─── Material for this task ───
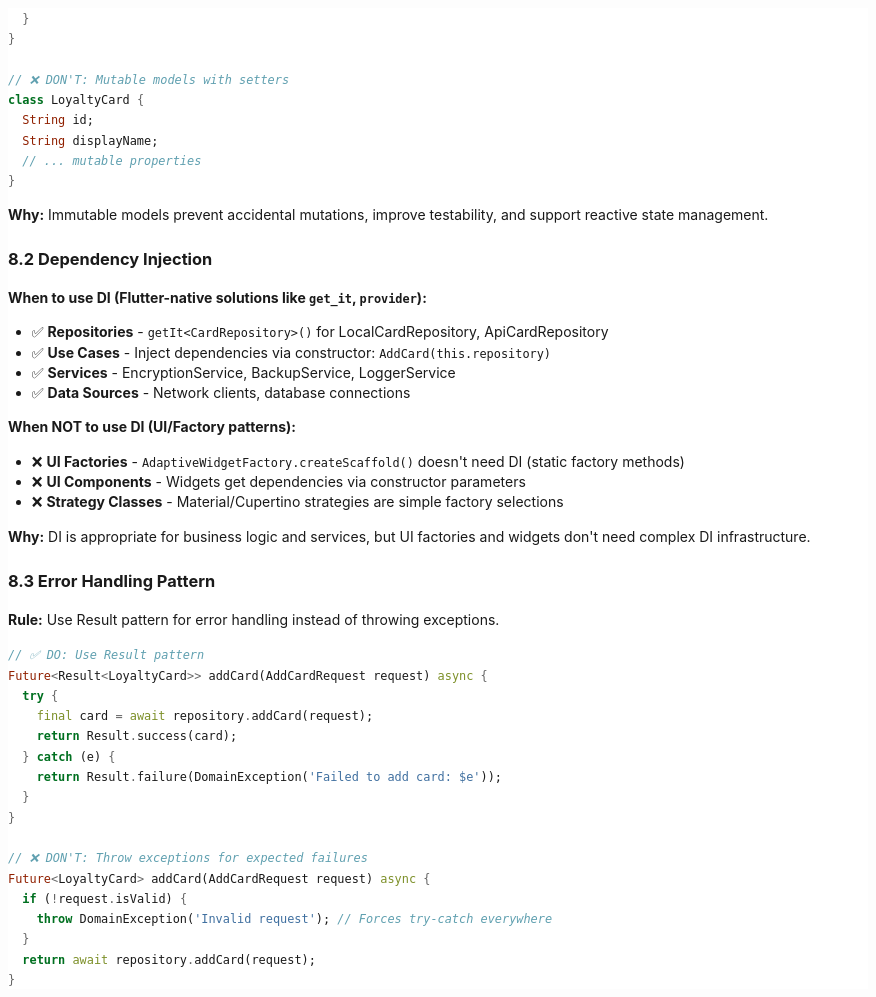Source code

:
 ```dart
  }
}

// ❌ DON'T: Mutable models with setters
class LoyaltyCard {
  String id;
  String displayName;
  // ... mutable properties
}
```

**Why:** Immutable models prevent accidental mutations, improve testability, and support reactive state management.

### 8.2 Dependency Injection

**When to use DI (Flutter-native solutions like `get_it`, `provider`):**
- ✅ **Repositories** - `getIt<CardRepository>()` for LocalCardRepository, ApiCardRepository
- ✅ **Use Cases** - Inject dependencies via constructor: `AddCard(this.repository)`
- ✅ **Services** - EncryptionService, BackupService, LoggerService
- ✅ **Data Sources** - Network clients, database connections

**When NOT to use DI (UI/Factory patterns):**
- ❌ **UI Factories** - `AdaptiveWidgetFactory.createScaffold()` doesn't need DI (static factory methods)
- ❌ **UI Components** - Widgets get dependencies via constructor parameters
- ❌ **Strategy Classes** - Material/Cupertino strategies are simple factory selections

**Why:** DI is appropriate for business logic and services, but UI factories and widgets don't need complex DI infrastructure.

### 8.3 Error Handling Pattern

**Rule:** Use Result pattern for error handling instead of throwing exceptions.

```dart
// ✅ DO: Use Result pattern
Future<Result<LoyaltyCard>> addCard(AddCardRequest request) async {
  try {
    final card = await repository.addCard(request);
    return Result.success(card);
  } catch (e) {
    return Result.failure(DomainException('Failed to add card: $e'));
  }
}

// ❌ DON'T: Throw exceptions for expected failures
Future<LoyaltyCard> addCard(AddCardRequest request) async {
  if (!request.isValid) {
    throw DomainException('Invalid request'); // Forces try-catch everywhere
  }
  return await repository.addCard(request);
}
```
───
Please retype the records above exactly, but leave out any pictures.

**Solution**:
Source code

:
 ```dart
  }
}

// ❌ DON'T: Mutable models with setters
class LoyaltyCard {
  String id;
  String displayName;
  // ... mutable properties
}
```

**Why:** Immutable models prevent accidental mutations, improve testability, and support reactive state management.

### 8.2 Dependency Injection

**When to use DI (Flutter-native solutions like `get_it`, `provider`):**
- ✅ **Repositories** - `getIt<CardRepository>()` for LocalCardRepository, ApiCardRepository
- ✅ **Use Cases** - Inject dependencies via constructor: `AddCard(this.repository)`
- ✅ **Services** - EncryptionService, BackupService, LoggerService
- ✅ **Data Sources** - Network clients, database connections

**When NOT to use DI (UI/Factory patterns):**
- ❌ **UI Factories** - `AdaptiveWidgetFactory.createScaffold()` doesn't need DI (static factory methods)
- ❌ **UI Components** - Widgets get dependencies via constructor parameters
- ❌ **Strategy Classes** - Material/Cupertino strategies are simple factory selections

**Why:** DI is appropriate for business logic and services, but UI factories and widgets don't need complex DI infrastructure.

### 8.3 Error Handling Pattern

**Rule:** Use Result pattern for error handling instead of throwing exceptions.

```dart
// ✅ DO: Use Result pattern
Future<Result<LoyaltyCard>> addCard(AddCardRequest request) async {
  try {
    final card = await repository.addCard(request);
    return Result.success(card);
  } catch (e) {
    return Result.failure(DomainException('Failed to add card: $e'));
  }
}

// ❌ DON'T: Throw exceptions for expected failures
Future<LoyaltyCard> addCard(AddCardRequest request) async {
  if (!request.isValid) {
    throw DomainException('Invalid request'); // Forces try-catch everywhere
  }
  return await repository.addCard(request);
}
```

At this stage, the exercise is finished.